Hey bud, I have a 8ft pond hunter that I bought, it was already mossy oak (kinda like the atv plastic coating on the fenders) anyways I built 2 small decks for my boat out of wooden 1x1's....just built a square frame to wedge in the slots your seat frame slides into then I just screwed plywood to the frame and covered with camo carpet i got at walmart for like $20 very cheap and very easy me and my nephew both fish and duck hunt outta this boat and we are both around 6ft and 180lbs so the boat is plenty stable.Best part about the decks is that they are easily removable plus with the decks in u can store things underneath it. My decks are 1 between the seats and another in front of the front seat with the front seat gone I slide the back deck forward and you have all the deck to yourself. Hope this helped you out


----------



## bottomcountry

this is it


----------



## Fishin'Fool

bottomcountry said:


> Hey bud, I have a 8ft pond hunter that I bought, it was already mossy oak (kinda like the atv plastic coating on the fenders) anyways I built 2 small decks for my boat out of wooden 1x1's....just built a square frame to wedge in the slots your seat frame slides into then I just screwed plywood to the frame and covered with camo carpet i got at walmart for like $20 very cheap and very easy me and my nephew both fish and duck hunt outta this boat and we are both around 6ft and 180lbs so the boat is plenty stable.Best part about the decks is that they are easily removable plus with the decks in u can store things underneath it. My decks are 1 between the seats and another in front of the front seat with the front seat gone I slide the back deck forward and you have all the deck to yourself. Hope this helped you out




Thanks for the suggestion man. But i dont think i am going to build a deck. I love the camo on your boat though, i am thinking about buying grass stencils, and use them to camo paint my boat. Also, I am desperately searching for a trailer because the bottom of my boat is getting torn up from the cement at the launch. I try and keep it off of the ground, but it still finds its way to hit concrete. im thinking an old jet ski trailer, or old utility trailer would get the job done if i restore it, and put bunks on it. But all of the trailers that i find, the owners dont have a title for them. Im pretty sure i cant register a trailer in Louisiana without papers for it.


----------



## bottomcountry

That is very true man, I have bounced man almost everytime i have launched it. a buddy of mine uses a utility trailer he picked up at Harbor Freight it is colapsable and very cool.


----------



## reedjj

You could probably find a used Jet ski trailer pretty cheap. Then just mod the bunks to fit your Bass Raider.

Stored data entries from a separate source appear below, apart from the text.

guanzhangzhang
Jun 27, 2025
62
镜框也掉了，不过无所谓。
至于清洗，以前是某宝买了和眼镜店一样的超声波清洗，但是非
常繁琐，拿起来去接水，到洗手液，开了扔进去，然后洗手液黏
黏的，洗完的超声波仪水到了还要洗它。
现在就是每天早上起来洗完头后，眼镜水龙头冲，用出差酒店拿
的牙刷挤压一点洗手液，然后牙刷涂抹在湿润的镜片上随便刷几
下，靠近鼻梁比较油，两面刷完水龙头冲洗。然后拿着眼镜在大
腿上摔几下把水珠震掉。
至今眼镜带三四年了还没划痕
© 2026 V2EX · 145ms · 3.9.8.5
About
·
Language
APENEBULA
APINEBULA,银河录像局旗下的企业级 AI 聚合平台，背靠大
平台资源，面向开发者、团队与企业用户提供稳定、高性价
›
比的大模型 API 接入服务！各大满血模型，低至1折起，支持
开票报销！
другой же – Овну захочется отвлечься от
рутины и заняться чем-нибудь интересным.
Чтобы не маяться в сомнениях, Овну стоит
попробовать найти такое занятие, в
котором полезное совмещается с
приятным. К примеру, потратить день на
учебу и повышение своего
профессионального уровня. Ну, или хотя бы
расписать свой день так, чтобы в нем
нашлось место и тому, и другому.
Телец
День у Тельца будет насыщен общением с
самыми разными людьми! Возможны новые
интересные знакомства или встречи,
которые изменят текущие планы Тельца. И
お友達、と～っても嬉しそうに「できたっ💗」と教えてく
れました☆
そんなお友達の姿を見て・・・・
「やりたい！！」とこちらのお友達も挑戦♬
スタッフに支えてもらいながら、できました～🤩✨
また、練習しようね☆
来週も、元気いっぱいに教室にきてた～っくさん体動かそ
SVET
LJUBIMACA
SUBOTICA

That's a nice little setup you have!


----------



## Fishin'Fool

@ bottomcountry - I have seen those, but they dont make them in 10 foot length, only 8 foot.

@reedjj - I have seen them all over Craigslist, but none of them seem to have a title. And im sure Louisiana will not let me register a boat trailer without papers.


----------



## reedjj

Get the one from harbor freight and mount a truck tool box to the front of it to take up the extra space that you don't need. When your towing it you could put your life jackets, tackle box's or whatever equipment you wanted to keep from blowing out of the boat while towing. 

It would make a nice place to lock up your TM if you went into a restaurant or spent the night somewhere while towing it to a fishin spot.


----------



## Fishin'Fool

Here is a picture of The Turbo Tub in my duck hunting spot early one morning.


----------



## tfultz

This is my bass raider 10 E. Its been a fun project. Theres 2 Optima blue top batteries, duelpro 2 bank on board charger...ive never ran both batteries down! On the front i have a Minnkota 45lb. thrust variable speed trolling motor and a Lowrance Elite 5 gps/sonar with Navionics lake maps. Up graded the seats from the stock ones. Trailer was a non-floor..added my own with gides. Works really well. Up graded the factory lights to LEDs.


----------